彼らを見てトーコの不安げだった顔がほころんだ。
これは、ひょっとして。
トーコを悩ませている曲を作ったのはトモだったのである。そりゃ迎えはいらないわね。
トモはトーコの訴えをしばらく聞いたあと、録音ブースに入っていった。休憩から帰っていたプロデューサーたちと何か話し合っている。
しばらくして出てきたトモはこう言った。
「少し時間をもらったからね。先輩をリラックスさせるためにちょっと遊ぼうか。ミュージシャンの皆さんもスタンバイをやめて結構です」
そう言い放つと、勝手にマイクを触りスミレをピアノの前に座らせ、自らはスタジオにあったアコースティックギターを手にとった。

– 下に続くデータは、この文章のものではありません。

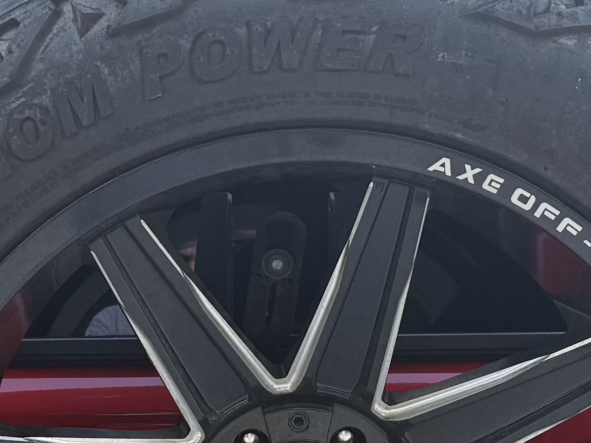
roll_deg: +0.5
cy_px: 516
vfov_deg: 13.4
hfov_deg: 18.2
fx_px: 1844
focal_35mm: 108
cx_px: 257
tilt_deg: -10.6
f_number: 1.78
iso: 80
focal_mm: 6.76
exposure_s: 1/702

一本のマイクにマイケルとローリーを立たせもう一本にはトーコとギターを持ったトモが立つ。ピアノの上にもマイクがぶら下がっている。
「さて、みんなの良く知っているのでもやろうか、スミレこれ出来るよね」そう言ってトモが歌いだしたのは「ミスターポストマン」だった。古い曲だがビートルズやカーペンターズもカバーしてそれぞれスマッシュヒットさせているから年代が違っても良く知っている。
実はローリーにとっても思い入れのある曲なのだ。相棒だったダイアナが歌手デビューする前から良く口ずさんでいたから。リズミカルでのりがいいからよく一緒に歌ったし、プロになってからも本番前の口馴しに使ったりしたものだ。

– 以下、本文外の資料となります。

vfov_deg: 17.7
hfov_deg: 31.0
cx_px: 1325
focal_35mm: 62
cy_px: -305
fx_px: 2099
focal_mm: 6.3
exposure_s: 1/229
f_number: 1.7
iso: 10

トモが歌いだせば特にパートを決めていなくてもハモることが出来た。ちょっと調整するだけでフルコーラス歌い切ることが出来る。
確かにこんなふうにやると楽しい。トーコの気分はどうだろうか。
トモがトーコに耳打ちをしている。トーコが驚いた顔になった。
「ちょっとそこの郵便屋の兄ちゃん、わたしあての手紙来てへんの」トモがたぶん日本語で歌いだした。ピアノの前のスミレが手を叩いて笑いだした。

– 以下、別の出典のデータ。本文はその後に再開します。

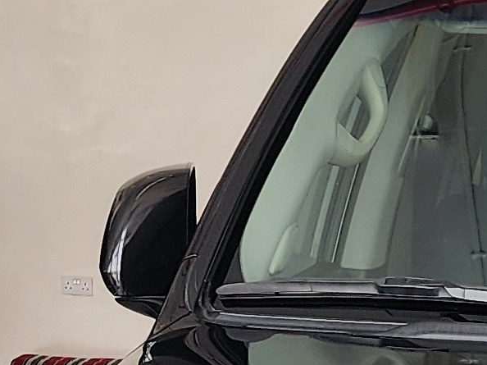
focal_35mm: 155
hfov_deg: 12.1
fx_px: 2180
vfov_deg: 8.8
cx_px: 746
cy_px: 836
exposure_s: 1/120
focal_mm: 6.4
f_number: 1.8
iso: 40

「何それお兄ちゃん、大阪弁はやめてよ、おかしすぎるわ」意味はわからないがトーコとスミレは大笑いしている。ローリーは横目でブースの中を見た。やはり日本人だけ笑っている。
そしてトーコもついに日本語で歌いだした。トモとスミレは結構真剣に伴奏を着けている。コーラスをつけるところではローリーとマイケルに合図を出して合わせさせた。
「ウェイトミニッツ・ウェイトミニッツ」「ちょと待って・ちょと待って」
よくわからないが調子はいいな。ローリーも楽しくなった。仏頂面のマイケルもすこしニヤケている。
待機中のミュージシャンたちも面白そうに見ている。
少なくともムードは良くなったな、とローリーは思った。